Sunday, June 27, 2010

Take a Trip to The Norton Art Gallery

I'm feeling very cultured today; we went to the Norton Art Gallery this afternoon and had a nifty time.  We took Steve's visiting New Jersey friend and his family; they'd never been before.  I'd admonished them beforehand - "You can't take pictures there!"  and much to my pleasure, they've changed policy.  You can take pictures but no FLASH photography.

So there I am without my camera.  But I had my handy-dandy cell phone and I'll show you some of my favorite stuff.  That's a sophisticated term I learned in my 18 hours of Art History classes at LSUS - "stuff."

Seriously, the Norton has some beautiful and historically important work.  I'm excited about the Library they're working on which will be open as a research library in several months.  One of the guides told me they have some wonderful things in there.

One of the things Steve really likes at the Norton is all the Remingtons.  I didn't photograph any of those, mostly because I didn't think about it.  They aren't my favorite.  I admire them, but that's not what I go to see.  After a while, one Indian on a horse looks like another, to me.  But there's a painting of George Washington that I like that is believed to be painted by Gilbert Stuart's daughter Mary.  There is also Thomas Sully's portrait of Andrew Jackson dated 1845 and a cool 1794 miniature of George Washington  by Andrew Robertson.

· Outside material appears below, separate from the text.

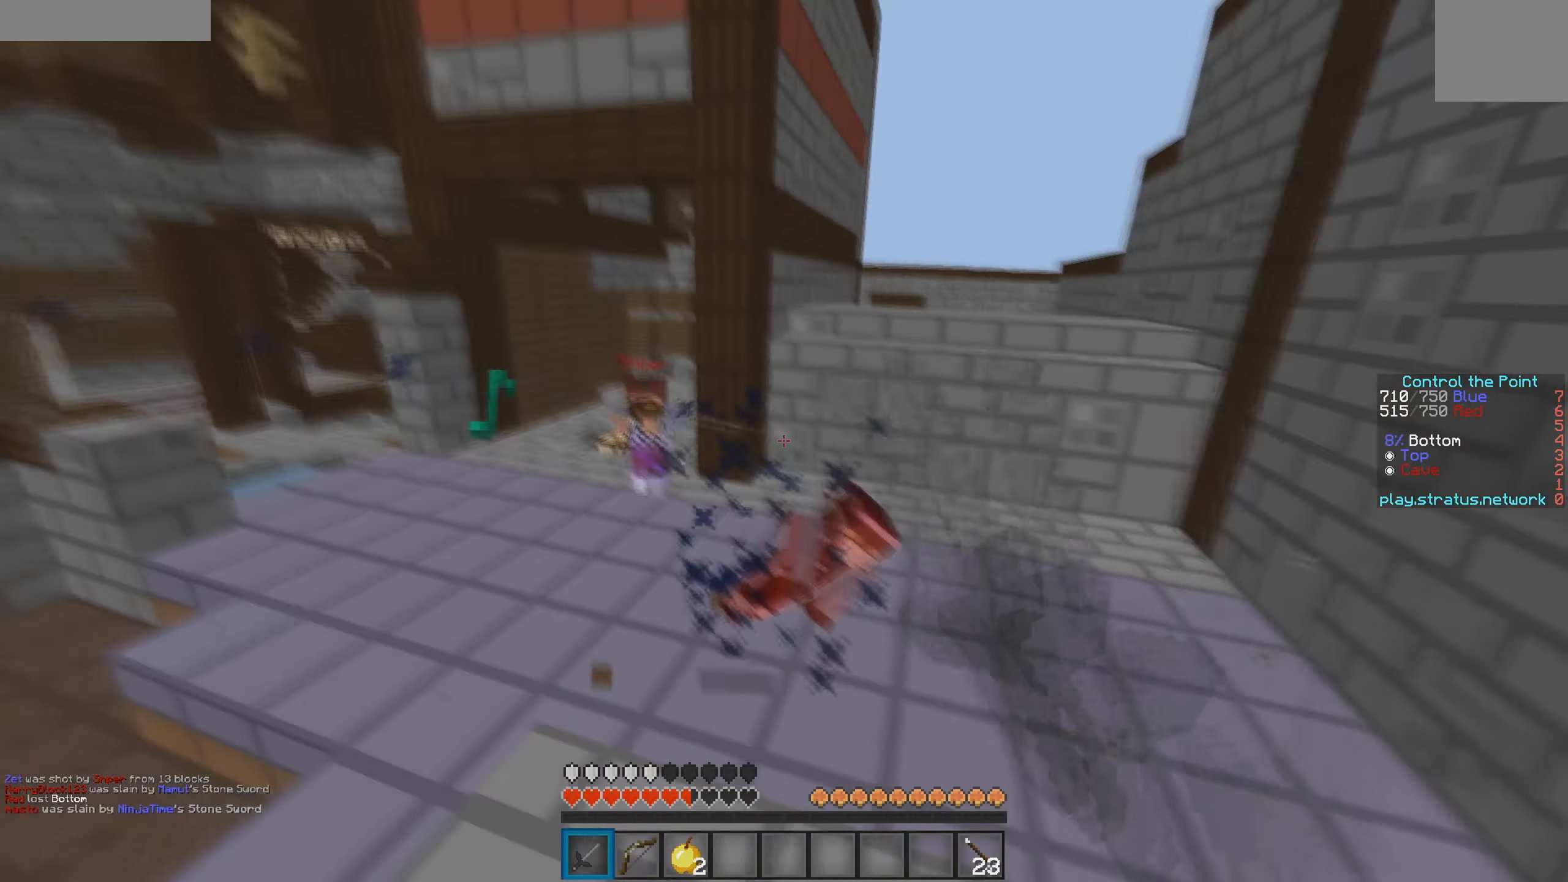
{"keys": ["w"], "events": [[400, "a", "up"]]}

Still in the Early American area, they have a case of Paul Revere Silver and some pieces by Daniel Henchman.  I especially liked this teapot:

Their pieces were beautiful yet functional.  The museum also has a huge Revere cast copper alloy bell.

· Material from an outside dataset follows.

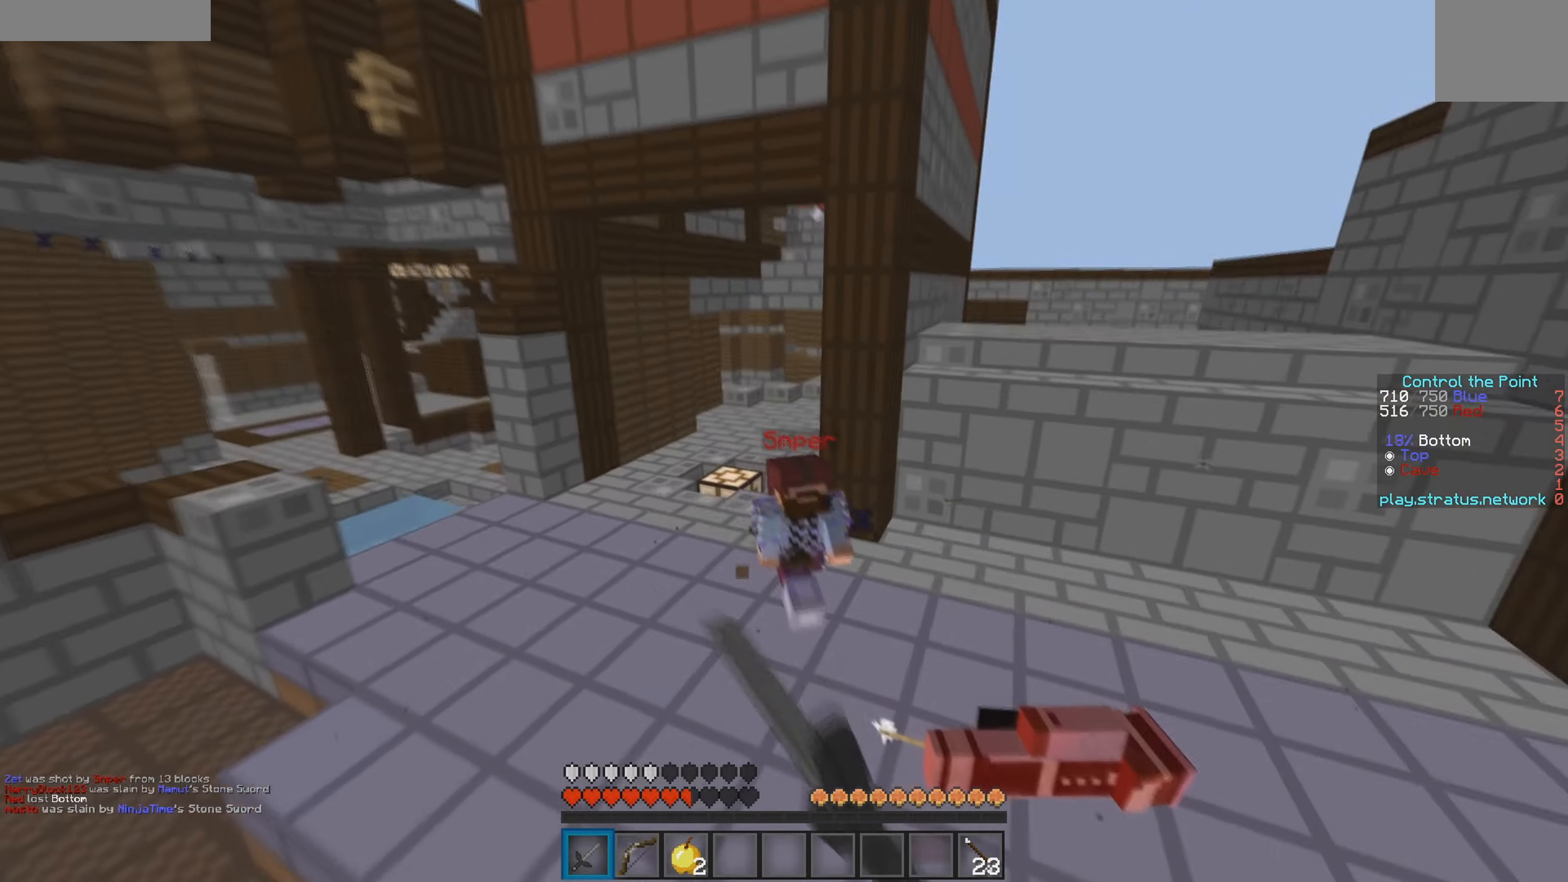
{"keys": ["w"], "events": [[167, "d", "down"], [500, "d", "up"]]}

We came to what Steve called "the cow room" which had bronzes, paintings, and sculptures of cows.  There are two display cases showcasing these nifty Royal Doulton hand-painted cow plates.  Each plate has a different scene:

Showing at the museum until August 1 is a collection of works from artist Alex Dzigurski who painted fabulous seascapes.  He was a Serb and was born in 1911.  He graduated from the School of Art in Belgrade in 1929.  He was drafted into the Yugoslavian army in 1941, was taken prisoner shortly thereafter, escaped, fled to Vienna and worked as a housepainter until the end of the war.  He fled to Italy in 1945 and eventually to Pennsylvania in 1949.  He eventually settled in California and died in 1995.  The paintings at the Norton are from his wife's collection and they're gorgeous.  I took this picture, but it doesn't do it justice:

Here are a couple of other paintings I liked, both by Martin Johnson Heade:

I could totally see that one hanging in my house.  I love magnolias.

I liked this one, too:

All in all, it was a nice afternoon.  We walked the grounds out back afterward and it was hot but still very pretty.  It's prettier in the spring when all the azaleas are blooming but it's still very peaceful and nice back there.

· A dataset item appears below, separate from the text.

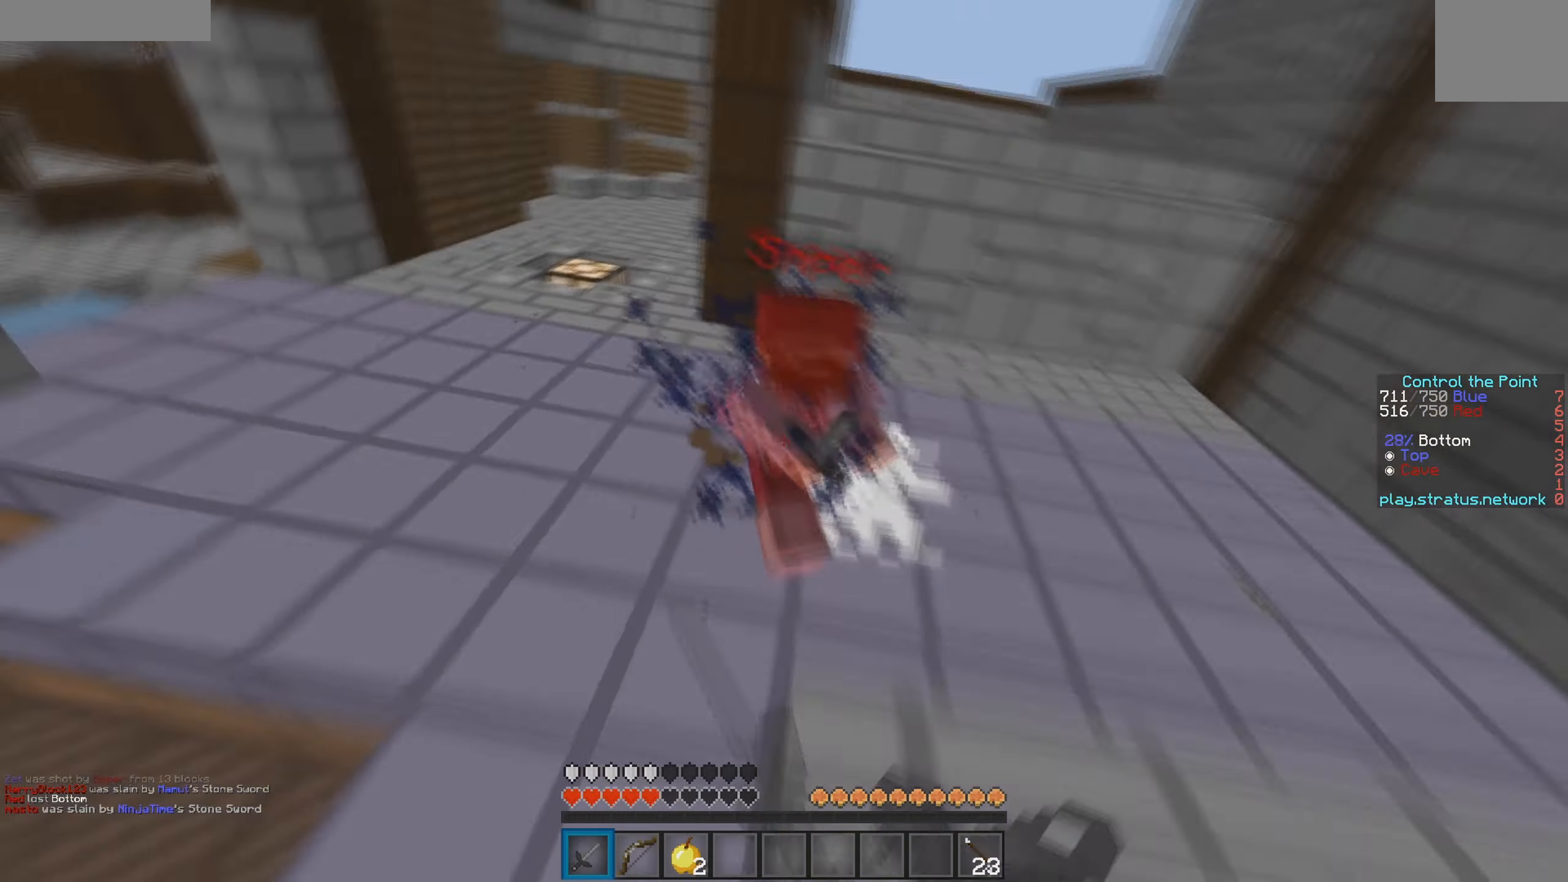
{"keys": ["w"], "events": []}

If you live around here, put the Norton on your list of places to go.  It's a wonderful way to waste away the afternoon.  The Norton is known for its collection of Hudson River School paintings. The Bierstadts are gorgeous.  There is a Mary Cassatt there that I love but that wasn't out today.  There's a room of collectible firearms and a room of dolls (they kind of creep me out but some people are into that sort of thing.)  There's also a huge painting by Lloyd Hawthorne of Captain Henry Miller Shreve clearing the great raft from the Red River.  And finally, don't miss the tapestries that date from 1541-1546.  Most of them depict images from Plutarch's epic, Africa. 

Coming up August 17 through the end of the year will be Ansel Adams:  The Masterworks.

Below:  A brown pelican sculpture on the back grounds.  Bonus points if you can tell me what kind of flower that is.


Andy said...

Well, it kind of looks like our hibiscus, but ours has a lot fuller blooms.

But, I'll go ahead and guess hibiscus anyway.

Pat Austin said...

I think it might be in the hibiscus family, too. The leaves are shaped differently though, and they grow on stalks, almost like bamboo. These are growing in, or at the edge of, a little pool, so they're heavy water drinkers. I thought they were gorgeous!

Andy said...

Pat, I described it to my wife. She said that it is probably a Texas Star. Some people call it a Hearty Hibiscus.

But when she looked at it, she said it's not exactly that, either...probably something exotic.

You stumped her on that's pretty good. We actually got stumped out at Norton one time on those little ornamental Japanese Maple bushes.